■ **YOUR TASK**
Repeat the listing exactly. Pictures stay out of your copy.

■ **GIVEN DATA**
:::::

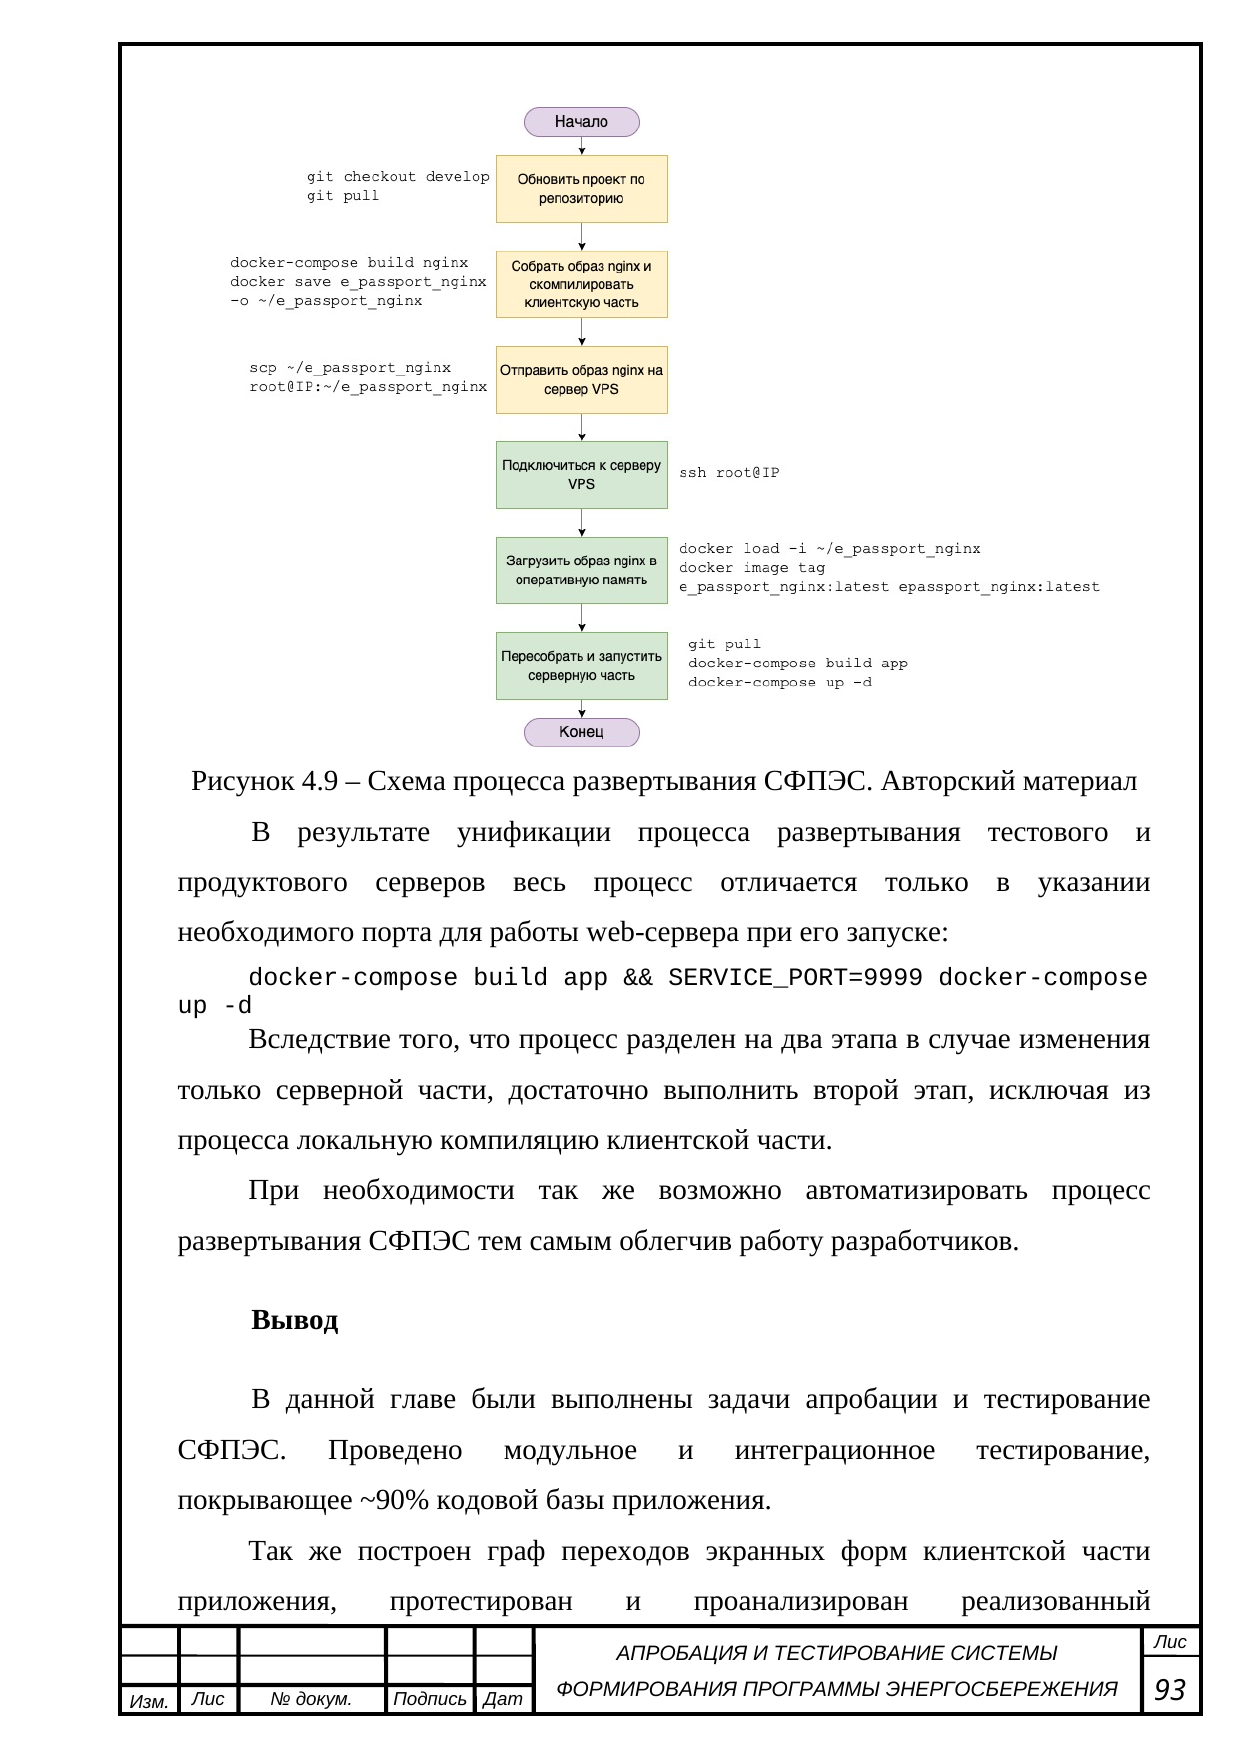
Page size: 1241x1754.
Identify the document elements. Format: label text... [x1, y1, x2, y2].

text docker-compose build app && SERVICE_PORT=9999 docker-compose up -d [177, 965, 1152, 1021]
text Вследствие того, что процесс разделен на два этапа в случае изменения только серверной части, достаточно выполнить второй этап, исключая из процесса локальную компиляцию клиентской части. [177, 1021, 1152, 1156]
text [177, 1533, 1152, 1616]
text Вывод [177, 1302, 1152, 1336]
picture [228, 107, 1101, 747]
text В данной главе были выполнены задачи апробации и тестирование СФПЭС. Проведено модульное и интеграционное тестирование, покрывающее ~90% кодовой базы приложения. [177, 1382, 1152, 1516]
text При необходимости так же возможно автоматизировать процесс развертывания СФПЭС тем самым облегчив работу разработчиков. [177, 1172, 1152, 1256]
text Рисунок 4.9 – Схема процесса развертывания СФПЭС. Авторский материал [177, 763, 1152, 797]
text В результате унификации процесса развертывания тестового и продуктового серверов весь процесс отличается только в указании необходимого порта для работы web-сервера при его запуске: [177, 814, 1152, 948]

:::::

■ **THE COMPLETED TASK**
Page size: 1241x1754.
Identify the document elements. Format: label text... [x1, y1, x2, y2].

text docker-compose build app && SERVICE_PORT=9999 docker-compose up -d [177, 965, 1152, 1021]
text Вследствие того, что процесс разделен на два этапа в случае изменения только серверной части, достаточно выполнить второй этап, исключая из процесса локальную компиляцию клиентской части. [177, 1021, 1152, 1156]
text [177, 1533, 1152, 1616]
text Вывод [177, 1302, 1152, 1336]
picture [228, 107, 1101, 747]
text В данной главе были выполнены задачи апробации и тестирование СФПЭС. Проведено модульное и интеграционное тестирование, покрывающее ~90% кодовой базы приложения. [177, 1382, 1152, 1516]
text При необходимости так же возможно автоматизировать процесс развертывания СФПЭС тем самым облегчив работу разработчиков. [177, 1172, 1152, 1256]
text Рисунок 4.9 – Схема процесса развертывания СФПЭС. Авторский материал [177, 763, 1152, 797]
text В результате унификации процесса развертывания тестового и продуктового серверов весь процесс отличается только в указании необходимого порта для работы web-сервера при его запуске: [177, 814, 1152, 948]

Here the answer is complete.